Briella Spent Years in a Strict Venezuelan Conservatory. Then She Found Her Voice in Reggaeton
The classically trained singer behind Tinikijima talks turning a conservatory education into reggaeton's loudest new voice.
Briella can still picture her conservatory professors reacting to what she does now. The Venezuelan singer and songwriter, born María Gabriela Otaiza in Valencia, spent years inside one of the country’s strictest classical music systems before turning toward a genre many of those same teachers still treat with suspicion. Five years and three projects later, that tension between formal training and street swagger has become the engine of her career.
How a TikTok Cover of Maluma Launched Briella’s Career
Briella built her earliest audience on TikTok, posting covers that layered her own verses over other artists’ hits. “If Maluma’s ‘Hawái’ came out, I’d show up and write a new verse and post the cover,” she said. The format caught the attention of fellow Latin star Natti Natasha, who ran a challenge called “Las Nenas,” inviting fans to write an original verse to one of her songs. Briella entered and finished among the competition’s five winners, taking home a $1,000 prize she still calls overwhelming for her at the time. That money became the budget for her first official music video, and with it came her debut single, “Otra Vez,” released in 2021.
Before Briella embarked on a solo project, she and her boyfriend, who is also her producer today, ran a small alternative pop duo that even placed songs in telenovelas, she said. “It was a very small, very alternative project,” she told FIERCE, calling it her training ground. “I learned to mix the vocals myself, and say, okay, I want this here, I want that there.” When she launched Briella as her own project in 2021, she pointed it squarely at reggaeton.
The Conservatory Training Behind Briella’s Reggaeton Sound
At 14, Briella began five years of classical piano training. At 16, she moved into music theory and harmony courses at the Carabobo Conservatory of Music while earning a degree in Music Education from the University of Carabobo, graduating Cum Laude in 2021 with the highest GPA in her faculty. She also met her boyfriend and current producer there, she said.
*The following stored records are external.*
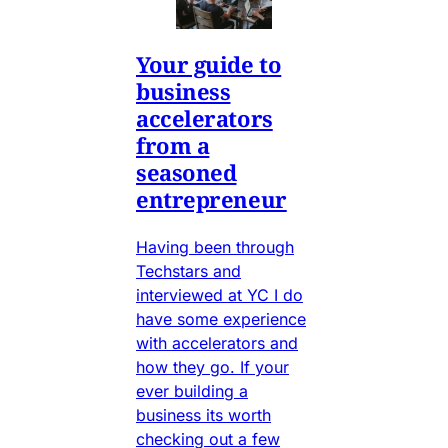
Your guide to
business
accelerators
from a
seasoned
entrepreneur
Having been through
Techstars and
interviewed at YC I do
have some experience
with accelerators and
how they go. If your
ever building a
business its worth
checking out a few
That formal training still shows up in every session, even on a reggaeton track. “All the knowledge we had from the conservatory was there. Okay, let’s start at this tempo, let’s do the switch here, let’s change it,” she said of producing with her boyfriend. But she said the genre gave her something the conservatory never did. “I studied music, I studied classical piano, I went through a conservatory that was extremely rigid, and I feel like reggaeton was what let me get out of that box,” she told FIERCE. Her early sound, she clarified, “wasn’t a nasty urbano, it was more like a pop urbano.” Still, she said, “that dirty touch gave me the flow I felt like I was missing.”
Inside Briella’s New EP Tinikijima, Out June 25
Briella’s new EP, Tinikijima, arrives June 25 as what her label describes as a soundtrack for summer, self-discovery, and emotional growth, exploring femininity, heartbreak, healing, friendship, and self-love through a sound rooted in Latin and tropical influences. The name comes from a real place. “Tinikijima is a beach in Choroní, the most spectacular beach my eyes have ever seen,” Briella said. The entire visual universe of the EP, every video and every shoot, was filmed there, she said. The word means “hidden place,” and she said it felt right the moment she heard it. “I felt like the name was calling to me,” she said.
Why Briella’s New Songs Are Making Conservative Men Uncomfortable
The EP’s tracklist leans into themes she calls deliberately provocative. The lead single, “Devuelve a Tu Marido” (“Return Your Husband”), builds on a simple joke. “Basically, if your husband comes factory-damaged, return him. That’s the concept of the first single,” she said. The track has already pulled in 67,000 YouTube views and 45,000 streams. Another track, “Dos Novios” (“Two Boyfriends”), runs with the premise of having two partners at once and has logged 16,000 YouTube views and 18,000 streams of its own, while the focus track, “Princeso,” takes aim at men she describes as acting entitled, building toward the line that a queen doesn’t go around with little princes.
Briella said the reaction has split along predictable lines. “Venezuela is a very conservative country, and obviously, there are comments from people who are hurt,” she said. She described two types of men responding to the project: some telling her they love what she is doing, and others getting offended by the subject matter, often without recognizing the humor beneath it, she said. “Honestly, I do feel quite free right now.”
What Briella Wants Listeners to Feel Years From Now
Briella said her priorities have shifted since her TikTok-cover days, when virality was the goal. “Now I want people to listen to this song one, two, three years from now and say, what a good song, it doesn’t sound old, the production still sounds current,” she said. “That’s what I wanted most with this EP, for the music to last, for it not to be something that lasts a month and disappears, but something that lasts for years.”
Briella’s Bogotá Media Tour and a First Hometown Concert in Caracas
Briella said she is heading to Bogotá for a media run that includes an acoustic performance at Cumbia House and presentations at local schools. Talks are also underway for her first official concert in Venezuela, in Caracas, though she said no date has been set. “It’s in the works,” she said.